Sohn holds policy positions in support of Section 230 of the Communications Decency Act of 1996, the “First Amendment of the internet,” which grants safe harbor to online platforms to self-regulate against harmful and illegal content that goes against terms and conditions.
Sohn’s affiliation with the EFF was further called into question by other right-wing outlets, like Fox News and the U.S. edition of The Daily Mail. EFF, among other organizations like the Free Speech Coalition, openly opposed the passage of FOSTA-SESTA. A Trump-era bill that was passed in an attempt to counter sex trafficking, FOSTA-SESTA turned out to be a mess dreamt up by a coalition of religious anti-porn groups claiming to be “secular,” “abolitionistic,” and “feminist” to counter the apparent crisis of sexual exploitation in our society.
These groups include the highly controversial National Center on Sexual Exploitation and the religious-conservative Exodus Cry group. EFF held that FOSTA-SESTA censors otherwise legal and protected forms of speech online, including content that deals with commercial sex. This position turned out to be true, as thousands of online sex workers and adult performers were censored and forced away from using the greatest invention of all time. That invention is the ability to remotely vet potential clients and capitalize on the relative safety of the web.

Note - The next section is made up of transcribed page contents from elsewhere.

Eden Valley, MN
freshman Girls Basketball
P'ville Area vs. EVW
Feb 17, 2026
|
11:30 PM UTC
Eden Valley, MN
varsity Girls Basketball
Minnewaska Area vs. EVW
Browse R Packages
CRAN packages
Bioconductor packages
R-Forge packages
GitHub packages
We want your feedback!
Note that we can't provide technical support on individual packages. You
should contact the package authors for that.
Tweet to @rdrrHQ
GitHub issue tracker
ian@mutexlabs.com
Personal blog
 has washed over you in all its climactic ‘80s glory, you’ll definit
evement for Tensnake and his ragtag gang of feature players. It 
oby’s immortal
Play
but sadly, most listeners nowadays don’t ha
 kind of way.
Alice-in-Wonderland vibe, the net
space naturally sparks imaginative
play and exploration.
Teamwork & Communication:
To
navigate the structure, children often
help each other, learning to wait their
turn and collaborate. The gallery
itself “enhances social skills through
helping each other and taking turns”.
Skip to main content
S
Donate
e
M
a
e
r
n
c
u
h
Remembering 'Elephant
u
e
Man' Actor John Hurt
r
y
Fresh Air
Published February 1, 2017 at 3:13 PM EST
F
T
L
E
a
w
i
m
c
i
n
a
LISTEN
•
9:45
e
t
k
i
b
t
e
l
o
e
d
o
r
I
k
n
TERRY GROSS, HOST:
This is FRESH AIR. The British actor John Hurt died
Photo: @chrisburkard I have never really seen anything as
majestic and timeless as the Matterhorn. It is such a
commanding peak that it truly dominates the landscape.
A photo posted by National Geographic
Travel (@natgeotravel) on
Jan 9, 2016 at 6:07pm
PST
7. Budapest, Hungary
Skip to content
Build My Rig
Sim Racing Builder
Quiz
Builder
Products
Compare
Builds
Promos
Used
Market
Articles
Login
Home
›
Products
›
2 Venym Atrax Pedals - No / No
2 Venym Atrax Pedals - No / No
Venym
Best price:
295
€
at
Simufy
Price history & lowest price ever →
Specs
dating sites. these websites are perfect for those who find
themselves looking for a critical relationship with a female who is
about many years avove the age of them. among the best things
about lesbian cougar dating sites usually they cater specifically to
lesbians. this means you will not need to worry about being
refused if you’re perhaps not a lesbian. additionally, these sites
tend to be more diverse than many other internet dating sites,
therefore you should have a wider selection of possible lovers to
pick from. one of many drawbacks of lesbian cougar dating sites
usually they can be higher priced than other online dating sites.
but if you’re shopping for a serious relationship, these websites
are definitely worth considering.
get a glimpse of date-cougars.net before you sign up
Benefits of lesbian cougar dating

EFF also said that FOSTA-SESTA “will not stop sex trafficking and will instead make stopping it harder.” EFF, with the Woodhull Freedom Foundation, has been trying to persuade the courts that FOSTA-SESTA is unconstitutional. But, that’s beside the point now. Organizations and politicians that are also critical of Sohn included religious and far-right conservative groups who believed that she would use her power, once named to the FCC to censor conservative viewpoints on the internet. This is political gaslighting too, given that Sohn has openly worked to provide space on the internet for all viewpoints through her advocacy for the net neutrality rule and Section 230 of the Communications Decency Act of 1996.

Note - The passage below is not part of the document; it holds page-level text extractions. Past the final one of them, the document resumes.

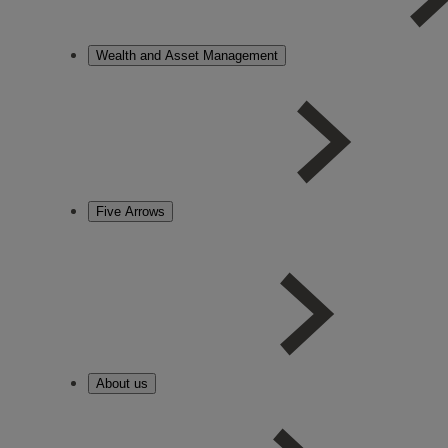
Wealth and Asset Management
Five Arrows
About us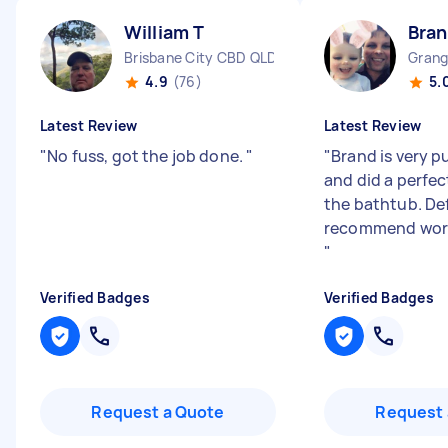
William T
Bran
Brisbane City CBD QLD
Grang
4.9
(76)
5.
Latest Review
Latest Review
"
No fuss, got the job done.
"
"
Brand is very p
and did a perfec
the bathtub. Def
recommend work
"
Verified Badges
Verified Badges
Request a Quote
Request 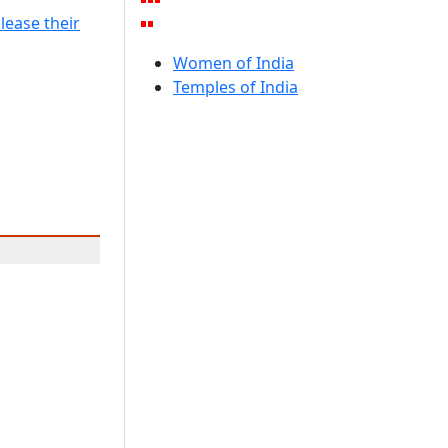
lease their
Women of India
Temples of India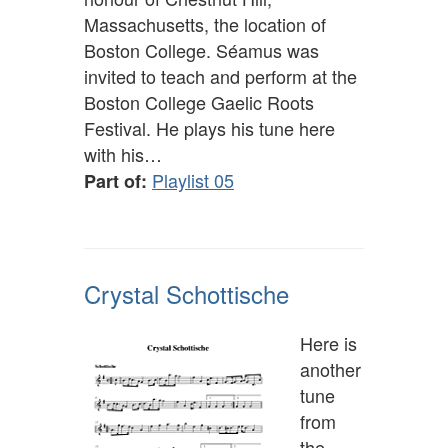
Massachusetts, the location of
Boston College. Séamus was
invited to teach and perform at the
Boston College Gaelic Roots
Festival. He plays his tune here
with his…
Playlist 05
Part of:
Crystal Schottische
Here is
another
tune
from
the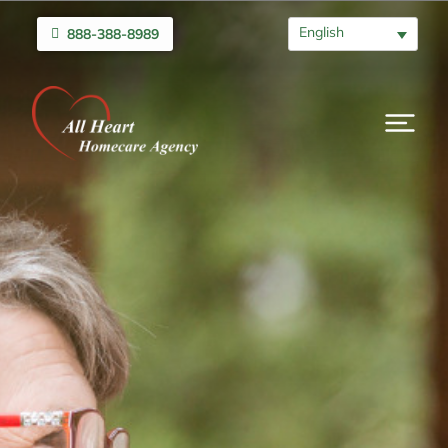
English
888-388-8989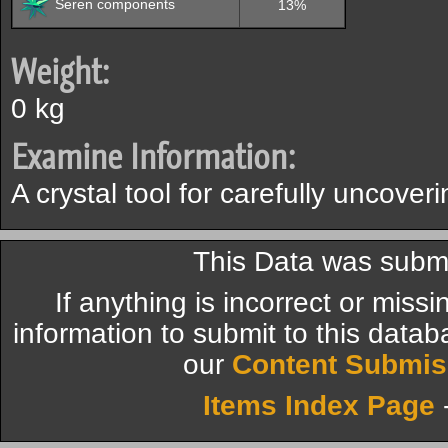
Seren components
13%
Weight:
0 kg
Examine Information:
A crystal tool for carefully uncover
This Data was submi
If anything is incorrect or miss
information to submit to this datab
our
Content Submis
Items Index Page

But, the most disgusting element of this smear campaign is the questioning and ridicule of Sohn’s personal life. If you enter public life, you can expect criticism in just about every form. However, Sohn’s smear campaign is something else. Preston Padden, a former president of the ABC Television Network and one of the founding Fox Broadcasting Company executives, sent a letter to Senate Committee on Commerce, Science, and Transportation calling the “press stories ginned up by Ms. Sohn’s opponents are beneath scurrilous and are beneath the dignity of this committee.” Mr. Padden added that Sohn’s “opponents have planted article after article alleging that she is against Native Americans, against Hispanics, against rural communities, against police and that she is connected with illicit sex workers.” He said: “It’s all rubbish!”

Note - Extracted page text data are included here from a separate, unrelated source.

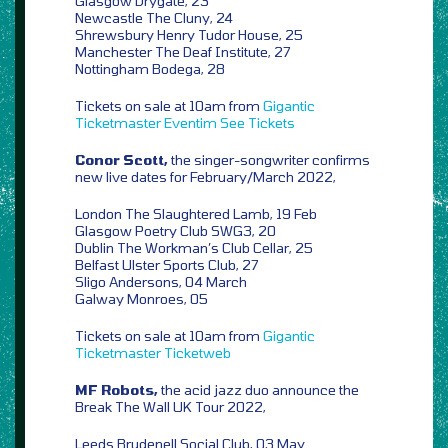
Glasgow Drygate, 23
Newcastle The Cluny, 24
Shrewsbury Henry Tudor House, 25
Manchester The Deaf Institute, 27
Nottingham Bodega, 28
Tickets on sale at 10am from
Gigantic
Ticketmaster
Eventim
See Tickets
Conor Scott,
the singer-songwriter confirms
new live dates for February/March 2022,
London The Slaughtered Lamb, 19 Feb
Glasgow Poetry Club SWG3, 20
Dublin The Workman’s Club Cellar, 25
Belfast Ulster Sports Club, 27
Sligo Andersons, 04 March
Galway Monroes, 05
Tickets on sale at 10am from
Gigantic
Ticketmaster
Ticketweb
MF Robots,
the acid jazz duo announce the
Break The Wall UK Tour 2022,
Leeds Brudenell Social Club, 03 May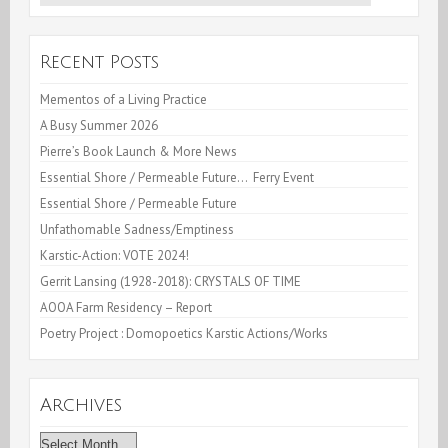
for:
Recent Posts
Mementos of a Living Practice
A Busy Summer 2026
Pierre’s Book Launch & More News
Essential Shore / Permeable Future… Ferry Event
Essential Shore / Permeable Future
Unfathomable Sadness/Emptiness
Karstic-Action: VOTE 2024!
Gerrit Lansing (1928-2018): CRYSTALS OF TIME
AOOA Farm Residency – Report
Poetry Project : Domopoetics Karstic Actions/Works
Archives
Archives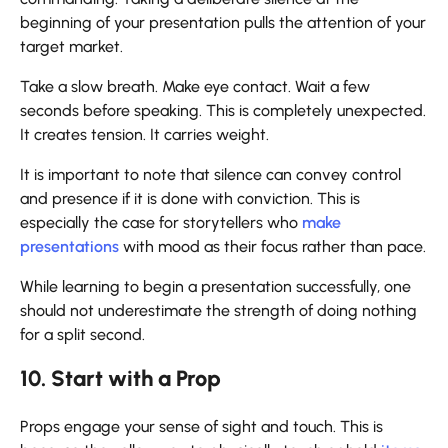
beginning of your presentation pulls the attention of your
target market.
Take a slow breath. Make eye contact. Wait a few
seconds before speaking. This is completely unexpected.
It creates tension. It carries weight.
It is important to note that silence can convey control
and presence if it is done with conviction. This is
especially the case for storytellers who
make
presentations
with mood as their focus rather than pace.
While learning to begin a presentation successfully, one
should not underestimate the strength of doing nothing
for a split second.
10. Start with a Prop
Props engage your sense of sight and touch. This is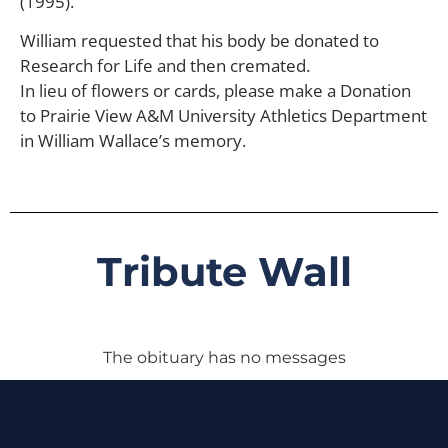
(1995).
William requested that his body be donated to
Research for Life and then cremated.
In lieu of flowers or cards, please make a Donation
to Prairie View A&M University Athletics Department
in William Wallace’s memory.
Tribute Wall
The obituary has no messages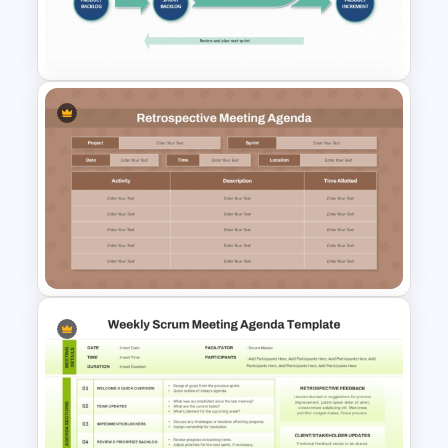
PPT Template and Google
Slides
Traditional Scrum Process
PowerPoint Template and
Google Slides
Retrospective Meeting
Agenda Presentation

“A total of 375 organizations, companies, elected officials, and local governments, including numerous Tribes, Hispanic organizations, and public safety officials have voiced their support for Ms. Sohn’s nomination,” Mr. Padden continued in his letter. NBC News journalists
andLGBTQ groups have expressed their anger at Sohn’s treatment by telecom-backed beltway right-wingers. Groups like LGBTQ Victory Fund and the National LGBTQ Task Force sent a letter in February criticizing the Senate and calling it “past time” for Ms. Sohn to be nominated.